══ Extracted text ══

[fdo-internals] RE: [mapguide-internals] RE: PATCH: Raster
stability fixes, ticket #462
Traian Stanev
traian.stanev at autodesk.com
Sun Mar 29 14:46:15 EDT 2009
Hi Steve,
The problem Haris found does not have much to do with thread safety -- you could write code to produce the problem within a single thread. It has to do with a raster feature reader using a weak reference to the FDO connection when it needs to be a strong one (i.e. it should addref the connection). If you release the connection and then try to use the reader, it will crash.
Traian
> -----Original Message-----
> From: fdo-internals-bounces at lists.osgeo.org [mailto:fdo-internals-
> bounces at lists.osgeo.org] On Behalf Of Steve Dang
> Sent: Sunday, March 29, 2009 2:22 PM
> To: FDO Internals Mail List; MapGuide Internals Mail List
> Subject: RE: [fdo-internals] RE: [mapguide-internals] RE: PATCH: Raster
> stability fixes, ticket #462
>
> I'm not surprised if it is related to some FDO pointer reference
> counting problems (i.e. all FdoIDisposable derived classes are not
> thread safe on reference counting). I have run load tests against the
> Autodesk Raster provider using huge data set before. I will try to load
> test the GDAL provider when I have a chance.

═══

List every person named in the mailing-list message about raster stability fixes.

══ Provided information ══

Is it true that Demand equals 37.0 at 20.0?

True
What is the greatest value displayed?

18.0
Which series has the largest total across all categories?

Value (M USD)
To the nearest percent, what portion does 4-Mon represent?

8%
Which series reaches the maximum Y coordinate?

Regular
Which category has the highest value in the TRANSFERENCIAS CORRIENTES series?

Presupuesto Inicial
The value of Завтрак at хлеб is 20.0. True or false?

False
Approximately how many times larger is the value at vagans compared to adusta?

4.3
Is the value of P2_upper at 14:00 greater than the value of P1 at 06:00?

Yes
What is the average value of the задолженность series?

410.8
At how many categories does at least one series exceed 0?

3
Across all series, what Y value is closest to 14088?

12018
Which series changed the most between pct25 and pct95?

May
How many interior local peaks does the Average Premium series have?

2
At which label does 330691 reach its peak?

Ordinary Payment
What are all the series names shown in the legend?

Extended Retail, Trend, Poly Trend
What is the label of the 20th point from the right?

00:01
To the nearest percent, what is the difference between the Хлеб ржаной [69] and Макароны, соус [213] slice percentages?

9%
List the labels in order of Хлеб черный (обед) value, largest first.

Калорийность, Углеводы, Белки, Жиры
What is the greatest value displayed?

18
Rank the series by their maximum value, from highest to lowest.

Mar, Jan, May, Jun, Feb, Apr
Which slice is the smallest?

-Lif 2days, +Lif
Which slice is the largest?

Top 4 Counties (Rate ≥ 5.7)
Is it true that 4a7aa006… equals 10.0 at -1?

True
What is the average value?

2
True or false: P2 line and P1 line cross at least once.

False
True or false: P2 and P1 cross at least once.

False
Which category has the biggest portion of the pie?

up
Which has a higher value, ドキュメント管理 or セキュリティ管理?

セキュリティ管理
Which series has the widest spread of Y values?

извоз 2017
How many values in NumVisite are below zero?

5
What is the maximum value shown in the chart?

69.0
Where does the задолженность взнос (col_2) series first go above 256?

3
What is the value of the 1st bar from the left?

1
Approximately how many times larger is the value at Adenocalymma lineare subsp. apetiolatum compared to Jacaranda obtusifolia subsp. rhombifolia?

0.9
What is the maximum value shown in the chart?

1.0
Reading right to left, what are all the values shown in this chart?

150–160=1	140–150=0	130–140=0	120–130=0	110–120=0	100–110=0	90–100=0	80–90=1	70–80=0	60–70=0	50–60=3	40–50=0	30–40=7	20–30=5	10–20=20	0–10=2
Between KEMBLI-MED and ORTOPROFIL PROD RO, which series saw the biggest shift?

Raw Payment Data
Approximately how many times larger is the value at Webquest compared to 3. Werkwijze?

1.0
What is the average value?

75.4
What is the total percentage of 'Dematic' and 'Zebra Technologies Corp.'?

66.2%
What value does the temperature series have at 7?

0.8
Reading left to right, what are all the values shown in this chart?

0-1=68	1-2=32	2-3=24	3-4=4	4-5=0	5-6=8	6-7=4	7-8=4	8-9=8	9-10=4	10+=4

═══

Expected answer
Traian Stanev, Steve Dang, Haris